## O QUE FAZER
**A)** Responda com base na matéria sobre os dois Ford dos anos 1990:
(i) Em que ano o Escort Hobby foi comprado seminovo pela família?
(ii) Em que ano Zaisov aprendeu a dirigir nesse carro?
(iii) Que modelo a Volkswagen apresentou como resposta ao Uno Mille?
**B)** Edite a matéria sobre os dois Ford dos anos 1990. Reescreva o trecho que vai de "Garagem Ford anos" até "do Instagram @garagemzaisov." e troque "entusiasta" por "admirador".
**C)** Prossiga com a matéria sobre o Escort Hobby e o Ka de Eduardo Zaisov a partir da última frase apresentada.

## TRECHO DO DOCUMENTO
"""

Garagem Ford anos 1990: o Ka 1.0 98 e o Hobby 94 que voltou para casa depois de 20 anos!


Texto | Júlio Max, com informações de Eduardo Zaisov
Fotos | Eduardo Zaisov e Divulgação/Ford

Ter na garagem um carro com muitas histórias vividas já é motivo de orgulho o suficiente para qualquer entusiasta de automóveis. Dois carros cheios de memórias na mesma garagem, então, é ainda mais satisfatório. Imagine então se um destes tivesse sido o automóvel em que você aprendeu a dirigir e, vinte anos depois, fosse possível reencontra-lo e tê-lo em casa novamente? Pois é exatamente essa a história vivida por Eduardo Zaisov, que pode ser conferida no perfil do Instagram @garagemzaisov.

Primeiramente, vamos aos carros: são dois compactos populares da Ford da década de 1990 - um Escort Hobby 1.0 1994/94 e um Ka 1.0 Endura 1998. Ambos já possuem o status de neocolecionáveis (termo usado para descrever veículos ainda sem idade para ter "placa preta", mas que estão ficando cada vez mais raros, e, por isso, o valor de um exemplar conservado e original tende a subir).

O Escort Hobby tem uma enorme importância para Zaisov. Apesar de sua pouca idade na época, ele lembra de quando o carro foi comprado semi-novo em 1995, substituindo um Escort Ghia a álcool. E neste mesmo exemplar ele aprendeu a dirigir no ano de 1999, ainda menino. No ano de 2001, o Escort acabou sendo entregue na troca de um Gol Plus 16v zero-quilômetro. Mesmo assim, a saudade do Hobby ainda falava alto. Até que, em suas andanças pelo Sul do País, Eduardo encontrou o mesmíssimo exemplar que tinha sido de sua família há exatamente vinte anos. Readquiriu o carro de bate-pronto, sem pensar duas vezes.

Desde março de 2021, o Hobby 94 faz companhia a um Ka 1.0 98, que é familiar para o público do Auto REALIDADE. É a mesma unidade que contracenou com outro Ka (ano 2021) em uma sessão de fotos e foi tema de uma matéria que publicamos pouquíssimos dias antes de recebermos a notícia de que a Ford estava encerrando suas atividades produtivas no Brasil.

Antes de entrevistar Eduardo Zaisov para saber mais sobre a história de seus compactos da Ford, vamos relembrar a trajetória de ambos os modelos.

No ano de 1990, o mercado brasileiro começava a viver uma reavivamento do segmento de carros populares, com menos equipamentos, acabamento simplificado e motores menos vigorosos e mais econômicos. No governo Collor, surgiu um incentivo tributário para modelos com motor até 1000 cm³, cilindrada que era pouco usual no País até então. A única marca que conseguiu lançar um popular 1.0 de bate-pronto foi a Fiat, com seu Uno Mille, que passou a ser bastante requisitado por quem gostaria de ter um carro zerinho sem pagar tanto. A reação das demais montadoras foi tardia, mas eventualmente se concretizou. A Chevrolet lançou o Chevette Júnior, enquanto a Volkswagen apresentou o Gol 1000. E a Ford disponibilizou no mercado o Hobby, versão mais simples do Escort.

"""

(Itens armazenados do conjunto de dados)
"""

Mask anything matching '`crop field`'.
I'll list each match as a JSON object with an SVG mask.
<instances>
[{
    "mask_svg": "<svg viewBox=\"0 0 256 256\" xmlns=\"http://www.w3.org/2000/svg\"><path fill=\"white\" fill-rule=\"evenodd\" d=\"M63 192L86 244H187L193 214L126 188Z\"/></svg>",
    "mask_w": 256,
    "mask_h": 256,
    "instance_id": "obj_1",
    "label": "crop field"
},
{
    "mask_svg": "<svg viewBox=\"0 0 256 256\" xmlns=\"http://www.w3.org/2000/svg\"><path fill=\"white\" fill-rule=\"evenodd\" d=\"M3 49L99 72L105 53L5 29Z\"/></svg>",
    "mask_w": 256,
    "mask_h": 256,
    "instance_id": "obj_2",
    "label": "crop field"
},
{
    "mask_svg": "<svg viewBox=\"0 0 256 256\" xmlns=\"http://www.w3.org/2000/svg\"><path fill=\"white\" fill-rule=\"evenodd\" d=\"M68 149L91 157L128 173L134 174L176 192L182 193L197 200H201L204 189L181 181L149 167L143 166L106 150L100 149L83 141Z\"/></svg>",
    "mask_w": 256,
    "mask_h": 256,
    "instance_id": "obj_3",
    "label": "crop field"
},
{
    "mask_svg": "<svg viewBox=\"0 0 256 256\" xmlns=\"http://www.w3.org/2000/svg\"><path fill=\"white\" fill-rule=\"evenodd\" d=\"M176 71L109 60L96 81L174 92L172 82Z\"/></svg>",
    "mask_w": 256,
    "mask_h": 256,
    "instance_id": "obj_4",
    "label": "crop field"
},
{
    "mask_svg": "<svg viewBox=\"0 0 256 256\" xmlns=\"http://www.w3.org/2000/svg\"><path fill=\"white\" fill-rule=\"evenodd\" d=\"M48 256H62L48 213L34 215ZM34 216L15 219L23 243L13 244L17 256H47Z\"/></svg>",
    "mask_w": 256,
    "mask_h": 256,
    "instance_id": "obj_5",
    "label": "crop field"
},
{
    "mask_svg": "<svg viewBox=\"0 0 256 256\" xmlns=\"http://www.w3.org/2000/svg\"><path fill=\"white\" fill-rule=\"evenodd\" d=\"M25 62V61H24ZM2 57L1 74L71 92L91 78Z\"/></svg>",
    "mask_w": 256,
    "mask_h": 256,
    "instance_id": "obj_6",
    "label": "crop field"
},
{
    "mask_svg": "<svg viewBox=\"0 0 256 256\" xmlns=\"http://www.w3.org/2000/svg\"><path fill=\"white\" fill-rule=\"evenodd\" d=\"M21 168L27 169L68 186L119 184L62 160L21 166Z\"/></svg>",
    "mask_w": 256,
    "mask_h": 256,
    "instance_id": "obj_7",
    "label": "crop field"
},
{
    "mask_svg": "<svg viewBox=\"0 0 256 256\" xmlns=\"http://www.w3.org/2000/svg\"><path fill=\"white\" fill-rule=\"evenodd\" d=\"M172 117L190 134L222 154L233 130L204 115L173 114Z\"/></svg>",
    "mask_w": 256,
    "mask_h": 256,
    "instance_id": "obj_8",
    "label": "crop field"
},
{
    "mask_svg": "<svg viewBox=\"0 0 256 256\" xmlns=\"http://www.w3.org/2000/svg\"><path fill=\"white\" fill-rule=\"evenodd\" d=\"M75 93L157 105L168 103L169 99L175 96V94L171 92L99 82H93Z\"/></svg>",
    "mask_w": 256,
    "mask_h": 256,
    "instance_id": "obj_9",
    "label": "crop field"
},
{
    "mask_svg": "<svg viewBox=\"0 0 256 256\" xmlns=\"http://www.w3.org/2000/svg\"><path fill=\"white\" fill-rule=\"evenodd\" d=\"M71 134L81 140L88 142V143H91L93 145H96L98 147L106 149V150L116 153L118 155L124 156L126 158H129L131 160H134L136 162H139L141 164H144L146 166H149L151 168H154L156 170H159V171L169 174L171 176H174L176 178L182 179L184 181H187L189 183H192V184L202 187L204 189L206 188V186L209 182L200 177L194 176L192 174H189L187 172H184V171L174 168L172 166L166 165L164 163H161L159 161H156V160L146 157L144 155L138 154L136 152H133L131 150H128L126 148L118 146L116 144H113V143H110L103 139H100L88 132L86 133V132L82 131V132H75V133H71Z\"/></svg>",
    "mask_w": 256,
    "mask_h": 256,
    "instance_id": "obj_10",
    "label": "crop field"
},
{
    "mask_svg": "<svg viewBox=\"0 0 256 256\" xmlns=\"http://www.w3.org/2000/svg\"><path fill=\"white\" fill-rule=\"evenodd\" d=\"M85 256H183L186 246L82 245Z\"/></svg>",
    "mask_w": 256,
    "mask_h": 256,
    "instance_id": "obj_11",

"""

## RESPOSTAS DOS PROBLEMAS
**A)**
(i) Em 1995.
(ii) Em 1999.
(iii) O Gol 1000.

**B)**
Garagem Ford anos 1990: o Ka 1.0 98 e o Hobby 94 que voltou para casa depois de 20 anos!


Texto | Júlio Max, com informações de Eduardo Zaisov
Fotos | Eduardo Zaisov e Divulgação/Ford

Ter na garagem um carro com muitas histórias vividas já é motivo de orgulho o suficiente para qualquer admirador de automóveis. Dois carros cheios de memórias na mesma garagem, então, é ainda mais satisfatório. Imagine então se um destes tivesse sido o automóvel em que você aprendeu a dirigir e, vinte anos depois, fosse possível reencontra-lo e tê-lo em casa novamente? Pois é exatamente essa a história vivida por Eduardo Zaisov, que pode ser conferida no perfil do Instagram @garagemzaisov.

**C)**
O Hobby foi lançado no Brasil junto com a então nova geração do Escort ao final de 1992, e chegou primeiro com o motor 1.6. O visual era próximo da versão L, com para-choques sem pintura, rodas de ferro com calotas "copinho" centrais e piscas laranjas. No interior, o quadro de instrumentos era o da versão L, que não tinha o conta-giros e o ajuste da iluminação das versões Ghia e XR3, nem o relógio analógico do modelo GL: o espaço era ocupado por luzes-espia. Permaneciam apenas o velocímetro e indicadores de temperatura do motor e do nível de combustível.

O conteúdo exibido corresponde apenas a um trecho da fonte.